Start of Provided passage
Librarians’ ability to serve Visually Impaired Users: a research project

3 Oct

This semester I have been accepted by a faculty committee to conduct a 6-credit research project. The School of Information Studies at McGill does not require any research for its Masters program and apparently it is rare that students choose to do independent research despite it being offered. I think that it is disappointing that more students are not interested in completing research on a particular topic that interests them.  Last year, my Intro to Research Methods professor, Catherine Guastavino, made a lasting impression on me during a speech on the importance of research in librarianship. She argued that it is research that allows practitioners to better understand certain phenomena in libraries as well as identify potential methods for improvement.

I have had no experience conducting research unless you count my grade 7 science project on “What Stains are the Hardest to Remove?”. However, I am passionate about many topics that I feel are not properly addressed in library school. I decided that one poorly addressed topic of growing importance in libraries is the service offered to visually impaired persons.  Approximately 816,250 (3.2%) of Canadians aged 15 and older reported having some type of seeing limitation. This should be of great concern to librarians since visually impaired users are the group that requires the most alternatives to traditional print. However, less than 5% of published Canadian material is available in formats accessible to this user-group. The gravity of this problem will escalate steadily within the next 10 years as the generation of the baby boomers ages, therefore, increasing the number of persons suffering from diseases associated with loss of vision such as age-related macular degeneration.

While doing my preliminary lit review and through conversations with librarians, I have come to the conclusion that there have been a lot of improvements recently to accessibility such as databases like Ebsco creating specific platforms for visually impaired users and the availability of audio books such as Playaways.  However, I have developed the hypothesis that librarians lack the knowledge of these improved resources as well as the knowledge of how to appropriately address this user-group which consequently prevents the librarians from offering quality service.  My research project over the next 7 months will attempt to explore whether librarians are able to identify resources relevant to serving users who are visually impaired as well as if they are aware of the appropriate behaviour and attitudes to adopt when dealing with this user-group. Wish me luck and if you know of any references that might be relevant to this topic I would appreciate hearing from you!
End of Provided passage
[Action item]
Carry on the piece about librarians' service to visually impaired users, starting after its final sentence.
Start of Data for review
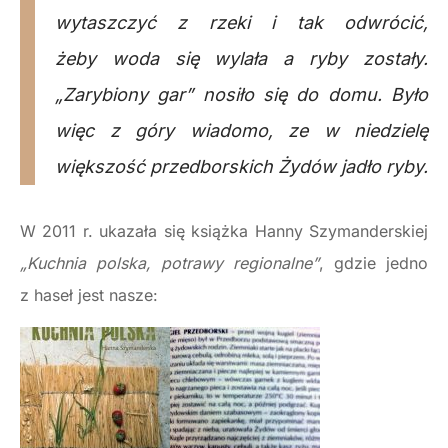
wytaszczyć z rzeki i tak odwrócić,
żeby woda się wylała a ryby zostały.
„Zarybiony gar” nosiło się do domu. Było
więc z góry wiadomo, ze w niedzielę
większość przedborskich Żydów jadło ryby.
W 2011 r. ukazała się książka Hanny Szymanderskiej
„Kuchnia polska, potrawy regionalne”
, gdzie jedno
z haseł jest nasze:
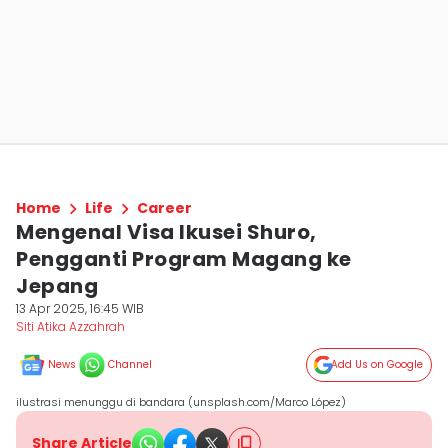
Home
Life
Career
Mengenal Visa Ikusei Shuro,
Pengganti Program Magang ke
Jepang
13 Apr 2025, 16:45 WIB
Siti Atika Azzahrah
News
Channel
Add Us on Google
ilustrasi menunggu di bandara (unsplash.com/Marco López)
Share Article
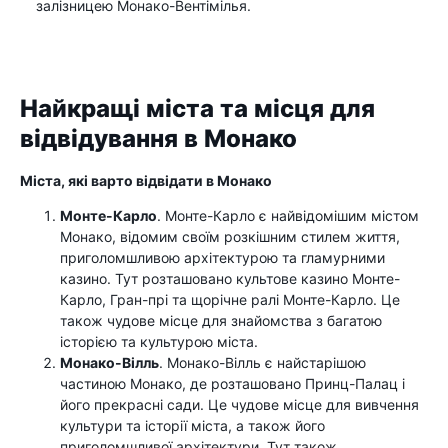
залізницею Монако-Вентімілья.
Найкращі міста та місця для
відвідування в Монако
Міста, які варто відвідати в Монако
Монте-Карло
. Монте-Карло є найвідомішим містом
Монако, відомим своїм розкішним стилем життя,
приголомшливою архітектурою та гламурними
казино. Тут розташовано культове казино Монте-
Карло, Гран-прі та щорічне ралі Монте-Карло. Це
також чудове місце для знайомства з багатою
історією та культурою міста.
Монако-Вілль
. Монако-Вілль є найстарішою
частиною Монако, де розташовано Принц-Палац і
його прекрасні сади. Це чудове місце для вивчення
культури та історії міста, а також його
приголомшливої ​​архітектури. Тут також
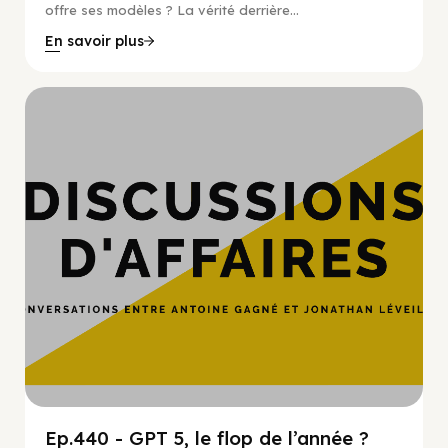
offre ses modèles ? La vérité derrière...
En savoir plus
Hypercroissance
Ep.440 - GPT 5, le flop de l’année ?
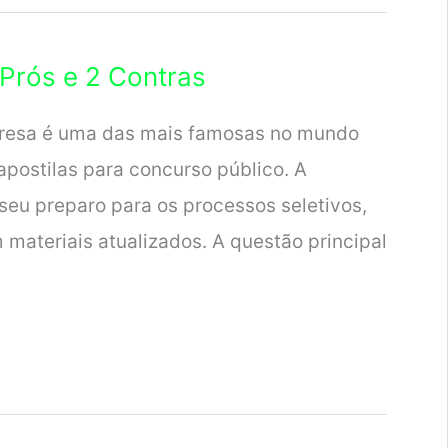
Prós e 2 Contras
presa é uma das mais famosas no mundo
apostilas para concurso público. A
seu preparo para os processos seletivos,
materiais atualizados. A questão principal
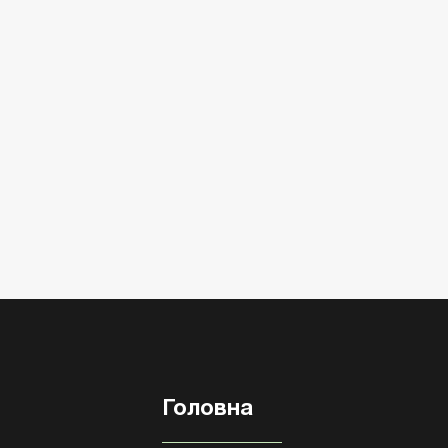
Головна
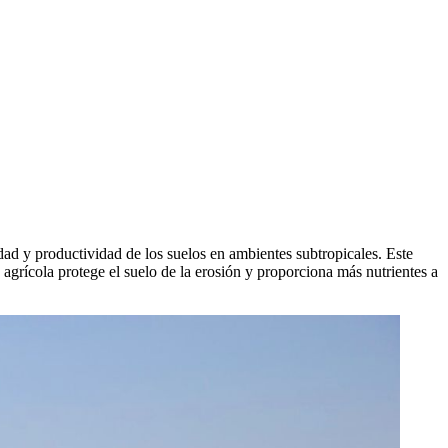
dad y productividad de los suelos en ambientes subtropicales. Este
agrícola protege el suelo de la erosión y proporciona más nutrientes a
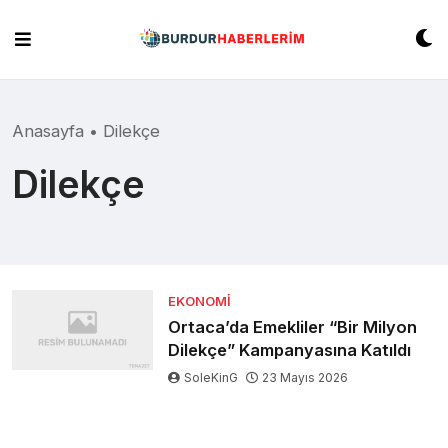
Skip
to
content
Anasayfa
•
Dilekçe
Dilekçe
EKONOMI
Ortaca’da Emekliler “Bir Milyon
Dilekçe” Kampanyasına Katıldı
SoleKinG
23 Mayıs 2026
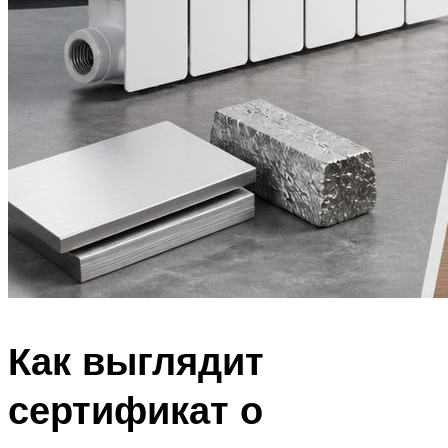
Как выглядит
сертификат о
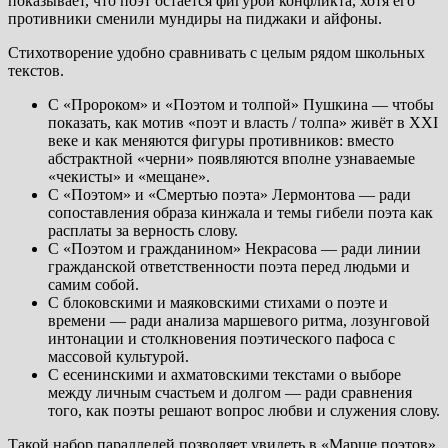
показывает, что поэт остаётся фигурой конфликта, хотя его
противники сменили мундиры на пиджаки и айфоны.
Стихотворение удобно сравнивать с целым рядом школьных
текстов.
С «Пророком» и «Поэтом и толпой» Пушкина — чтобы
показать, как мотив «поэт и власть / толпа» живёт в XXI
веке и как меняются фигуры противников: вместо
абстрактной «черни» появляются вполне узнаваемые
«чекисты» и «мещане».
С «Поэтом» и «Смертью поэта» Лермонтова — ради
сопоставления образа кинжала и темы гибели поэта как
расплаты за верность слову.
С «Поэтом и гражданином» Некрасова — ради линии
гражданской ответственности поэта перед людьми и
самим собой.
С блоковскими и маяковскими стихами о поэте и
времени — ради анализа маршевого ритма, лозунговой
интонации и столкновения поэтического пафоса с
массовой культурой.
С есенинскими и ахматовскими текстами о выборе
между личным счастьем и долгом — ради сравнения
того, как поэты решают вопрос любви и служения слову.
Такой набор параллелей позволяет увидеть в «Марше поэтов»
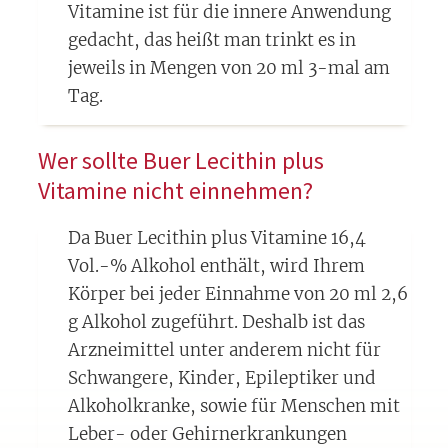
Vitamine ist für die innere Anwendung
gedacht, das heißt man trinkt es in
jeweils in Mengen von 20 ml 3-mal am
Tag.
Wer sollte Buer Lecithin plus
Vitamine nicht einnehmen?
Da Buer Lecithin plus Vitamine 16,4
Vol.-% Alkohol enthält, wird Ihrem
Körper bei jeder Einnahme von 20 ml 2,6
g Alkohol zugeführt. Deshalb ist das
Arzneimittel unter anderem nicht für
Schwangere, Kinder, Epileptiker und
Alkoholkranke, sowie für Menschen mit
Leber- oder Gehirnerkrankungen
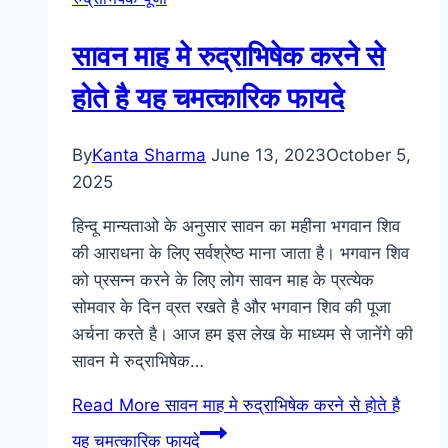
सावन माह मे रुद्राभिषेक करने से
होते है यह चमत्कारिक फायदे
By
Kanta Sharma
June 13, 2023
October 5,
2025
हिन्दू मान्यताओ के अनुसार सावन का महीना भगवान शिव
की आराधना के लिए सर्वश्रेष्ठ माना जाता है। भगवान शिव
को प्रसन्न करने के लिए लोग सावन माह के प्रत्येक
सोमवार के दिन व्रत रखते है और भगवान शिव की पूजा
अर्चना करते है। आज हम इस लेख के माध्यम से जानेंगे की
सावन मे रुद्राभिषेक…
Read More
सावन माह मे रुद्राभिषेक करने से होते है
यह चमत्कारिक फायदे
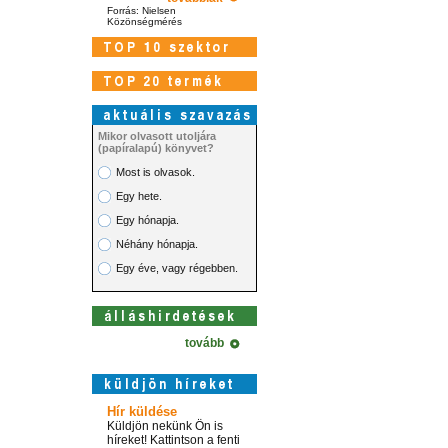
Forrás: Nielsen
Közönségmérés
Mikor olvasott utoljára
(papíralapú) könyvet?
Most is olvasok.
Egy hete.
Egy hónapja.
Néhány hónapja.
Egy éve, vagy régebben.
tovább
Hír küldése
Küldjön nekünk Ön is
híreket! Kattintson a fenti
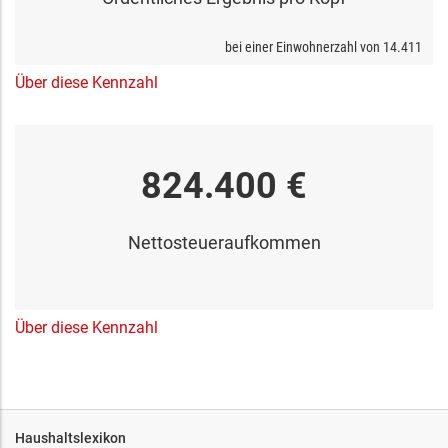
bei einer Einwohnerzahl von
14.411
Über diese Kennzahl
824.400 €
Nettosteueraufkommen
Über diese Kennzahl
Haushaltslexikon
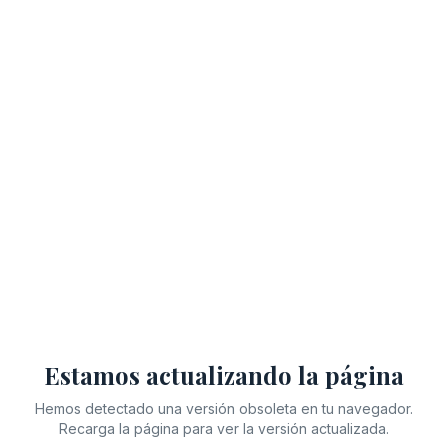
Estamos actualizando la página
Hemos detectado una versión obsoleta en tu navegador.
Recarga la página para ver la versión actualizada.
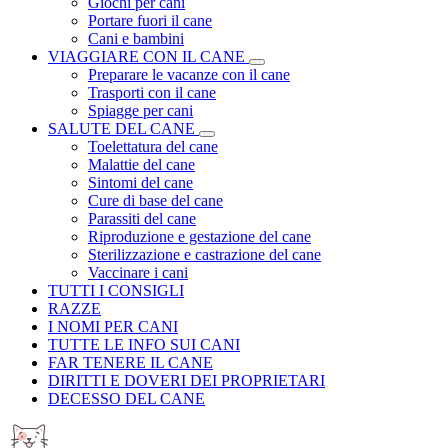
Giochi per cani
Portare fuori il cane
Cani e bambini
VIAGGIARE CON IL CANE
Preparare le vacanze con il cane
Trasporti con il cane
Spiagge per cani
SALUTE DEL CANE
Toelettatura del cane
Malattie del cane
Sintomi del cane
Cure di base del cane
Parassiti del cane
Riproduzione e gestazione del cane
Sterilizzazione e castrazione del cane
Vaccinare i cani
TUTTI I CONSIGLI
RAZZE
I NOMI PER CANI
TUTTE LE INFO SUI CANI
FAR TENERE IL CANE
DIRITTI E DOVERI DEI PROPRIETARI
DECESSO DEL CANE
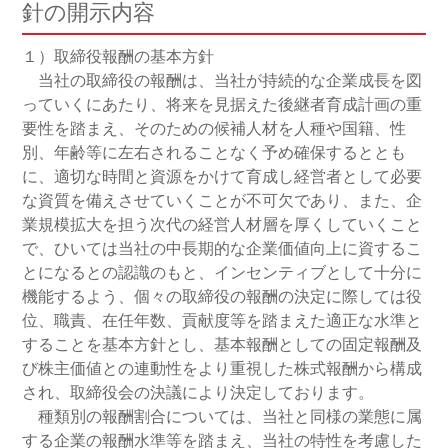
針の開示内容
１）取締役報酬の基本方針
当社の取締役の報酬は、当社が持続的な企業成長を図
っていくにあたり、将来を見据えた後継者育成計画の重
要性を踏まえ、そのための候補人材を人種や国籍、性
別、年齢等に左右されることなく予め確保するととも
に、適切な時間と資源をかけて育成し経営者として必要
な資質を備えさせていくことが不可欠であり、また、企
業規模拡大を担う次代の経営人材層を厚くしていくこと
で、ひいては当社の中長期的な企業価値向上に資するこ
とになるとの認識のもと、インセンティブとして十分に
機能するよう、個々の取締役の報酬の決定に際しては役
位、職責、在任年数、貢献度等を踏まえた適正な水準と
することを基本方針とし、基本報酬としての固定報酬及
び株主価値との連動性をより重視した株式報酬から構成
され、取締役会の決議により決定しております。
種類別の報酬割合については、当社と同様の業態に属
する企業の報酬水準等を踏まえ、当社の特性を考慮した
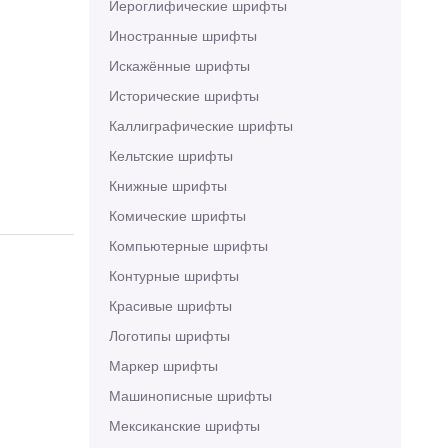
Иероглифические шрифты
Иностранные шрифты
Искажённые шрифты
Исторические шрифты
Каллиграфические шрифты
Кельтские шрифты
Книжные шрифты
Комические шрифты
Компьютерные шрифты
Контурные шрифты
Красивые шрифты
Логотипы шрифты
Маркер шрифты
Машинописные шрифты
Мексиканские шрифты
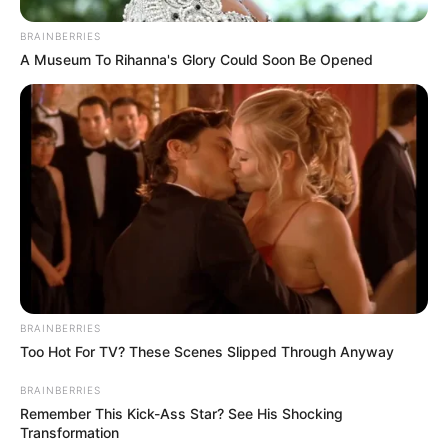
Κυριάκος Μητσοτάκης
Δολοφονία
Παναθηναϊκός
BRAINBERRIES
Χανιά
Αστυνομία
Βόλος
Θέματα
ΗΠΑ
A Museum To Rihanna's Glory Could Soon Be Opened
+
Σχετικά με το Newstok
Ειδήσεις
—
Συχνές Ερωτήσεις
+
Ποιες ειδήσεις καλύπτει καθημερινά το Newstok;
BRAINBERRIES
Too Hot For TV? These Scenes Slipped Through Anyway
+
Πόσο γρήγορα δημοσιεύονται οι έκτακτες ειδήσεις;
BRAINBERRIES
Remember This Kick-Ass Star? See His Shocking
Transformation
Προσφέρετε ενημέρωση για την Πολιτική και την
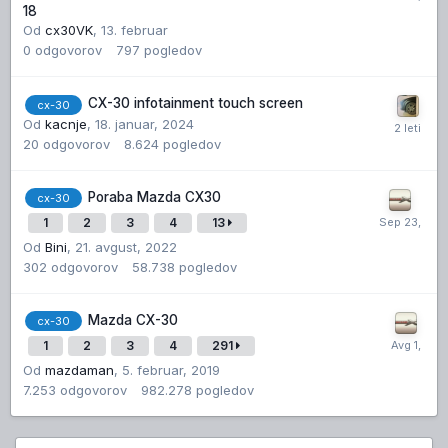
18
Od
cx30VK
,
13. februar
0
odgovorov
797
pogledov
CX-30 infotainment touch screen
cx-30
Od
kacnje
,
18. januar, 2024
20
odgovorov
8.624
pogledov
Poraba Mazda CX30
cx-30
1
2
3
4
13
Od
Bini
,
21. avgust, 2022
302
odgovorov
58.738
pogledov
Mazda CX-30
cx-30
1
2
3
4
291
Od
mazdaman
,
5. februar, 2019
7.253
odgovorov
982.278
pogledov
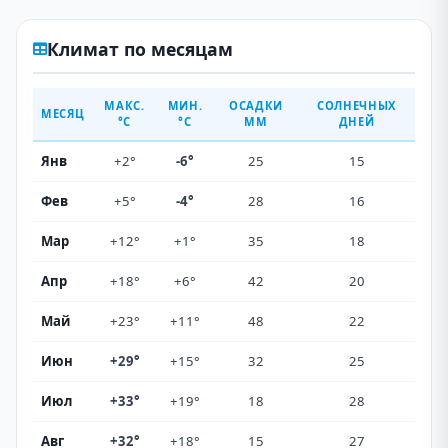
Климат по месяцам
МАКС.
МИН.
ОСАДКИ
СОЛНЕЧНЫХ
МЕСЯЦ
°C
°C
ММ
ДНЕЙ
Янв
+2°
-6°
25
15
Фев
+5°
-4°
28
16
Мар
+12°
+1°
35
18
Апр
+18°
+6°
42
20
Май
+23°
+11°
48
22
Июн
+29°
+15°
32
25
Июл
+33°
+19°
18
28
Авг
+32°
+18°
15
27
End of Data for review
[Output of the exercise]
5 Responses to “Librarians’ ability to serve Visually Impaired Users: a research project”

  1. Jimmy Paquet October 3, 2009 at 11:48 pm #

    Well, Amanda, that is quite a research projet you’ve got going there…I think it is an interesting subject and I’m very aware of the situation surrounding the increase in the visually-impaired population. Many alternative ways of reading are already in place, like the ones you cited, but there is still a lot of place for improvement. So, congrats! And I’ll be glad to provide any help on the medical aspect should you need it.

  2. Fiona October 4, 2009 at 3:07 pm #

    The New Brunswick Public Library Service currently has a librarian who is also doing a research project on library services for vision impaired users. I’m not sure what the end goal is as the project was still in the preliminary research phase when I was in the office this summer. Let me know if you want the librarian’s contact info…..

    • Amanda Halfpenny October 4, 2009 at 8:09 pm #

      That would be fantastic Fiona! My focus is on Quebec librarians so luckily I won’t be redoing the exact same study as this librarian, which is always a danger when conducting research on hot topics, but I would still be very interested in hearing what was done. Can you email me the contact info? Thank you!

  3. Graham Lavender October 5, 2009 at 11:41 am #

    I can’t wait to read your final report. Don’t forget to give updates about the project every now and then on your blog. 🙂

  4. raphael c. intsiful May 6, 2010 at 6:50 am #

    hi Amanda, keep the good work going. Yes it is my interest too, i’m working with blind students at the University of Cape Coast, Ghana. i would be glad if we can all help the blind person.